Father of the Bride Speech - The Director's Cut

I was walking back from church, where I had been taking some photos of the building for use on their website, also being produced by paddimir industries.

I was walking past the piazza (I should add that this is an optimistically named shopping centre, not an open space), when I spotted my new neighbours approaching. although my balcony overlooks their bathroom, I only really recognised them because of their overactive pitbull terrier. I was pondering whether we were on "saying hello" terms. I had said hello to the guy earlier that day, and he reluctantly responded, but that was within the confines of my estate. out in the wide world things were even more uncertain.

it seems we were not on saying hello terms, and just as I passed them, bemoaning the fragmentation of society, I heard an ungodly sound from above my left ear. I turned around to see two white masses about 3 ft away from my head and travelling at some speed. they had big black feet attached, and that was all i could gather as I ducked to avoid death.

one screaming swan whisked over me so closely i could feel the wings beating. another veered off to the left. the one that went straight ahead splashed down on the concrete just in front of the building. I stood amazed. it looked a bit shocked itself, and a little drunk. it began ambling around unsteadily.

so too was the very drunk man, with a very grazed nose, who approached me.
"at's a shame that, int it?"
"aye, I don't what's up with them"
"they thoat this wis watter"
I thought about it for a second, and there was wisdom in his words. the piazza was built over the river (for some reason) so if you were a swan on holiday flying along the river, you would be a little surprised to suddenly be staring at a big shopping centre and dashing software engineer.

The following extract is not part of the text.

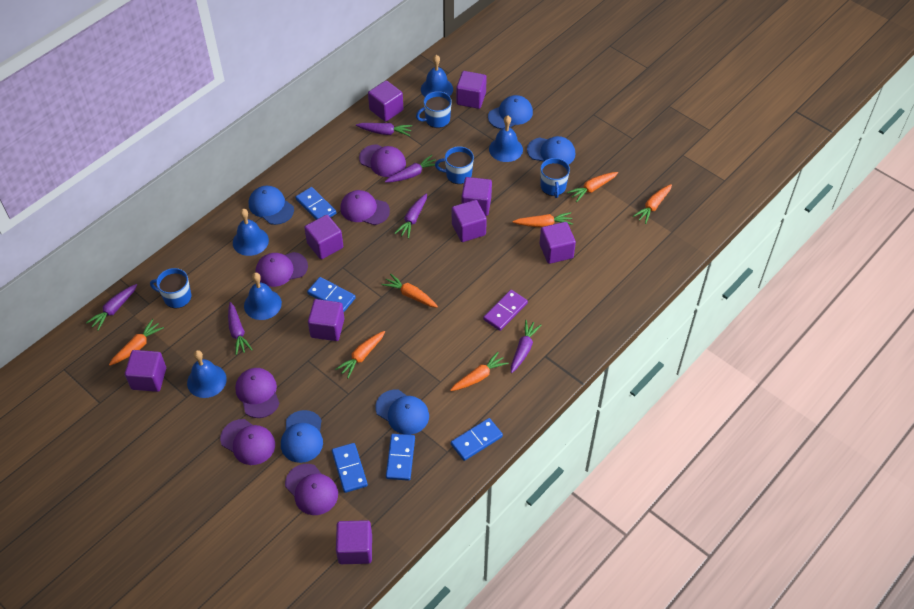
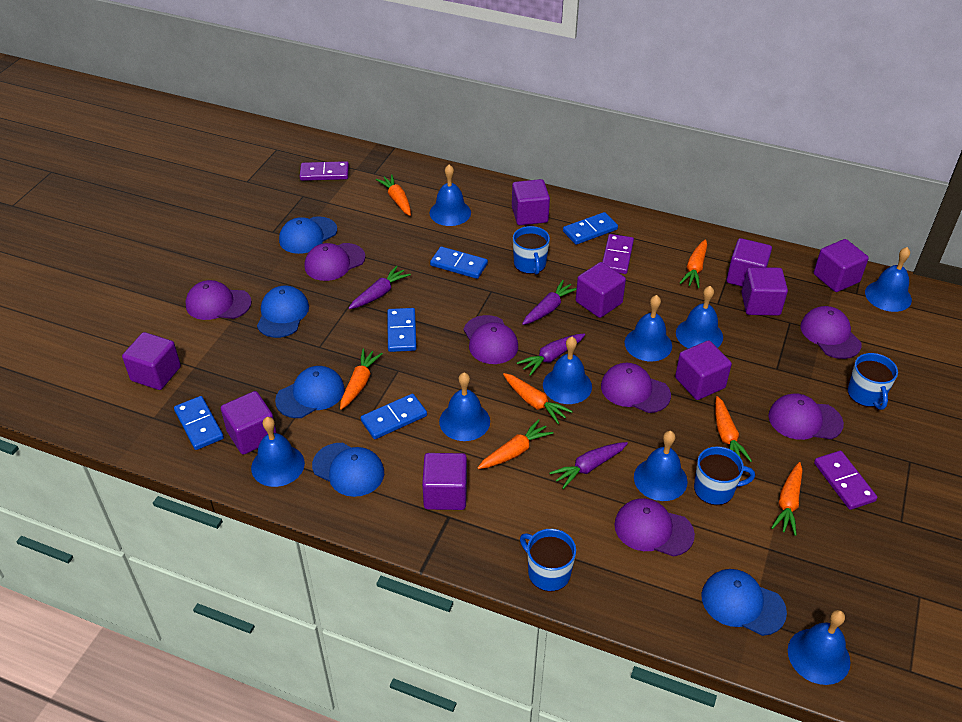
blue bell: [187,350,227,398] [233,209,269,256] [244,273,282,320] [421,55,453,97] [489,115,523,162] = 5 -> [251,417,305,487] [429,164,471,226] [439,372,490,441] [543,337,592,404] [624,295,672,361] [634,431,688,501] [676,286,723,349] [788,610,851,685] [865,247,912,312] = 9
purple cap: [220,419,275,465] [235,368,280,418] [256,252,308,287] [285,464,338,515] [340,190,390,225] [359,144,406,177] = 6 -> [185,280,252,320] [304,243,365,281] [464,315,518,364] [601,363,671,413] [614,498,695,557] [768,394,844,440] [800,306,862,359] = 7
purple carrot: [86,284,137,331] [228,302,252,355] [356,123,412,136] [385,155,439,183] [394,193,427,239] [511,320,541,373] = 6 -> [349,266,411,309] [517,333,585,376] [522,280,577,325] [549,442,628,489] = 4
purple domino: [483,290,528,331] = 1 -> [300,161,349,181] [602,234,634,274] [814,451,877,510] = 3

"did ye get a photie uv it?" I had forgotten about my camera. I had my wide angled lens and a filter on, but I started taking photos anyway.

"at wid uv been an amazing photie eh?"
"yeah, but it would have killed me!"
there can be no worse way to go out than to be engulfed in high-speed swan vagina for the sake of a photo

he turned his slurry attention to the swan, who was walking up the stairs towards us. "err's yer mate oer therr!". it was true; the other swan was sitting in the middle of the high street stopping traffic, and looking a little traumatised. a group of ... well the kind of people who hang around paisley cross on a saturday night, were gathering around filming it on their mobiles and trying to feed it chips.

eventually the two swans met up at the bus stop on the side of the road nearest the river, so I left them hoping they would be okay, and not get on the number 20.